| WORK REQUEST |
Give every entry again, exactly.

RECORDS FOR PROCESSING section start

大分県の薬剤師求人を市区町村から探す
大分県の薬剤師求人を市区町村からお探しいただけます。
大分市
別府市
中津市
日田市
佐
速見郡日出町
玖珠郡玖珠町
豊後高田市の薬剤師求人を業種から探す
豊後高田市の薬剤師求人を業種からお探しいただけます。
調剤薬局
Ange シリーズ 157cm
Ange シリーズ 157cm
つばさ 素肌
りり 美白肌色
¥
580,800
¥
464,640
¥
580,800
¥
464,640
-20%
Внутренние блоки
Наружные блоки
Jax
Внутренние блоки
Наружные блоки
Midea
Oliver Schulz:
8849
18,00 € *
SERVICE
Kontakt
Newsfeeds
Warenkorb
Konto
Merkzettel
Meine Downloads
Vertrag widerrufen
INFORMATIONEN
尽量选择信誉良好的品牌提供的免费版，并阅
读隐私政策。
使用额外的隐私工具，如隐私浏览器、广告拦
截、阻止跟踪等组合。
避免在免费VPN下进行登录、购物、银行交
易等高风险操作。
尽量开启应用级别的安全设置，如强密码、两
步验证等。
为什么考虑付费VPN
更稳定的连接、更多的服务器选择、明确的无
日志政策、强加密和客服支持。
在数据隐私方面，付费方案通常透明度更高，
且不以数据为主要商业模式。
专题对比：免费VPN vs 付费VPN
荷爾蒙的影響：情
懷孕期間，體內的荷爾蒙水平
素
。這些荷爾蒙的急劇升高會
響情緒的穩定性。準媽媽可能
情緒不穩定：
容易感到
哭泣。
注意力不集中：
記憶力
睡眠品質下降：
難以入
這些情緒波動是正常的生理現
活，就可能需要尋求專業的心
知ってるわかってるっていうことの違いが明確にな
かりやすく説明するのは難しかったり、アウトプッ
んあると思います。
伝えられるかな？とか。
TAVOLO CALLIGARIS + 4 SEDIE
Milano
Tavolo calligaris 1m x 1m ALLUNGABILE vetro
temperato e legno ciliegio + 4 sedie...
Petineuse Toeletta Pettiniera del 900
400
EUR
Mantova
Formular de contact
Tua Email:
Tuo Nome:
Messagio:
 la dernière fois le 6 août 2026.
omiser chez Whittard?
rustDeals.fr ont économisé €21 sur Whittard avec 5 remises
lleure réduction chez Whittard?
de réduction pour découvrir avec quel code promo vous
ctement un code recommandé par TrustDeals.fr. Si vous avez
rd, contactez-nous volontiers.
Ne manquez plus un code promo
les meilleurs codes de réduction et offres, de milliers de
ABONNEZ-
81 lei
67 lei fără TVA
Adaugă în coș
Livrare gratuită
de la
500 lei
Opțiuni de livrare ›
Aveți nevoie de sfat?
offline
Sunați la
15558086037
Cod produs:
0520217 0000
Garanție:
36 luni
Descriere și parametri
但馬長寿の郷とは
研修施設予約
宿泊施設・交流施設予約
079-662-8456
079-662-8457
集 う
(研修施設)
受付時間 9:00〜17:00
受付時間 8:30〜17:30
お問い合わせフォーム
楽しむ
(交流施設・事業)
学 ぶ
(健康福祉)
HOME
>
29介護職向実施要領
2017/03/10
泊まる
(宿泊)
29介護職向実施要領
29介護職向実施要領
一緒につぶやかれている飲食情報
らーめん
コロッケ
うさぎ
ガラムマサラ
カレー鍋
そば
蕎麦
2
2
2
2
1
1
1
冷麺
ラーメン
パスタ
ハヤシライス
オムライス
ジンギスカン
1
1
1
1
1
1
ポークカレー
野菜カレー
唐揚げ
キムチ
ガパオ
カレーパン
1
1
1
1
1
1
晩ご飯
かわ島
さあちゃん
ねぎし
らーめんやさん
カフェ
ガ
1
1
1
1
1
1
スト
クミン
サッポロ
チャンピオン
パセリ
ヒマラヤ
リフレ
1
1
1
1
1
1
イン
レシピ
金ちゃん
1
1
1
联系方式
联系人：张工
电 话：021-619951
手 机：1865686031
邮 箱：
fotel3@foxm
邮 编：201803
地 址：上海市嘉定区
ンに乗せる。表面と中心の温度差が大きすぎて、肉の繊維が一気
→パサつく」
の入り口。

RECORDS FOR PROCESSING section end

| YOUR SOLUTION |
大分県の薬剤師求人を市区町村から探す
大分県の薬剤師求人を市区町村からお探しいただけます。
大分市
別府市
中津市
日田市
佐
速見郡日出町
玖珠郡玖珠町
豊後高田市の薬剤師求人を業種から探す
豊後高田市の薬剤師求人を業種からお探しいただけます。
調剤薬局
Ange シリーズ 157cm
Ange シリーズ 157cm
つばさ 素肌
りり 美白肌色
¥
580,800
¥
464,640
¥
580,800
¥
464,640
-20%
Внутренние блоки
Наружные блоки
Jax
Внутренние блоки
Наружные блоки
Midea
Oliver Schulz:
8849
18,00 € *
SERVICE
Kontakt
Newsfeeds
Warenkorb
Konto
Merkzettel
Meine Downloads
Vertrag widerrufen
INFORMATIONEN
尽量选择信誉良好的品牌提供的免费版，并阅
读隐私政策。
使用额外的隐私工具，如隐私浏览器、广告拦
截、阻止跟踪等组合。
避免在免费VPN下进行登录、购物、银行交
易等高风险操作。
尽量开启应用级别的安全设置，如强密码、两
步验证等。
为什么考虑付费VPN
更稳定的连接、更多的服务器选择、明确的无
日志政策、强加密和客服支持。
在数据隐私方面，付费方案通常透明度更高，
且不以数据为主要商业模式。
专题对比：免费VPN vs 付费VPN
荷爾蒙的影響：情
懷孕期間，體內的荷爾蒙水平
素
。這些荷爾蒙的急劇升高會
響情緒的穩定性。準媽媽可能
情緒不穩定：
容易感到
哭泣。
注意力不集中：
記憶力
睡眠品質下降：
難以入
這些情緒波動是正常的生理現
活，就可能需要尋求專業的心
知ってるわかってるっていうことの違いが明確にな
かりやすく説明するのは難しかったり、アウトプッ
んあると思います。
伝えられるかな？とか。
TAVOLO CALLIGARIS + 4 SEDIE
Milano
Tavolo calligaris 1m x 1m ALLUNGABILE vetro
temperato e legno ciliegio + 4 sedie...
Petineuse Toeletta Pettiniera del 900
400
EUR
Mantova
Formular de contact
Tua Email:
Tuo Nome:
Messagio:
 la dernière fois le 6 août 2026.
omiser chez Whittard?
rustDeals.fr ont économisé €21 sur Whittard avec 5 remises
lleure réduction chez Whittard?
de réduction pour découvrir avec quel code promo vous
ctement un code recommandé par TrustDeals.fr. Si vous avez
rd, contactez-nous volontiers.
Ne manquez plus un code promo
les meilleurs codes de réduction et offres, de milliers de
ABONNEZ-
81 lei
67 lei fără TVA
Adaugă în coș
Livrare gratuită
de la
500 lei
Opțiuni de livrare ›
Aveți nevoie de sfat?
offline
Sunați la
15558086037
Cod produs:
0520217 0000
Garanție:
36 luni
Descriere și parametri
但馬長寿の郷とは
研修施設予約
宿泊施設・交流施設予約
079-662-8456
079-662-8457
集 う
(研修施設)
受付時間 9:00〜17:00
受付時間 8:30〜17:30
お問い合わせフォーム
楽しむ
(交流施設・事業)
学 ぶ
(健康福祉)
HOME
>
29介護職向実施要領
2017/03/10
泊まる
(宿泊)
29介護職向実施要領
29介護職向実施要領
一緒につぶやかれている飲食情報
らーめん
コロッケ
うさぎ
ガラムマサラ
カレー鍋
そば
蕎麦
2
2
2
2
1
1
1
冷麺
ラーメン
パスタ
ハヤシライス
オムライス
ジンギスカン
1
1
1
1
1
1
ポークカレー
野菜カレー
唐揚げ
キムチ
ガパオ
カレーパン
1
1
1
1
1
1
晩ご飯
かわ島
さあちゃん
ねぎし
らーめんやさん
カフェ
ガ
1
1
1
1
1
1
スト
クミン
サッポロ
チャンピオン
パセリ
ヒマラヤ
リフレ
1
1
1
1
1
1
イン
レシピ
金ちゃん
1
1
1
联系方式
联系人：张工
电 话：021-619951
手 机：1865686031
邮 箱：
fotel3@foxm
邮 编：201803
地 址：上海市嘉定区
ンに乗せる。表面と中心の温度差が大きすぎて、肉の繊維が一気
→パサつく」
の入り口。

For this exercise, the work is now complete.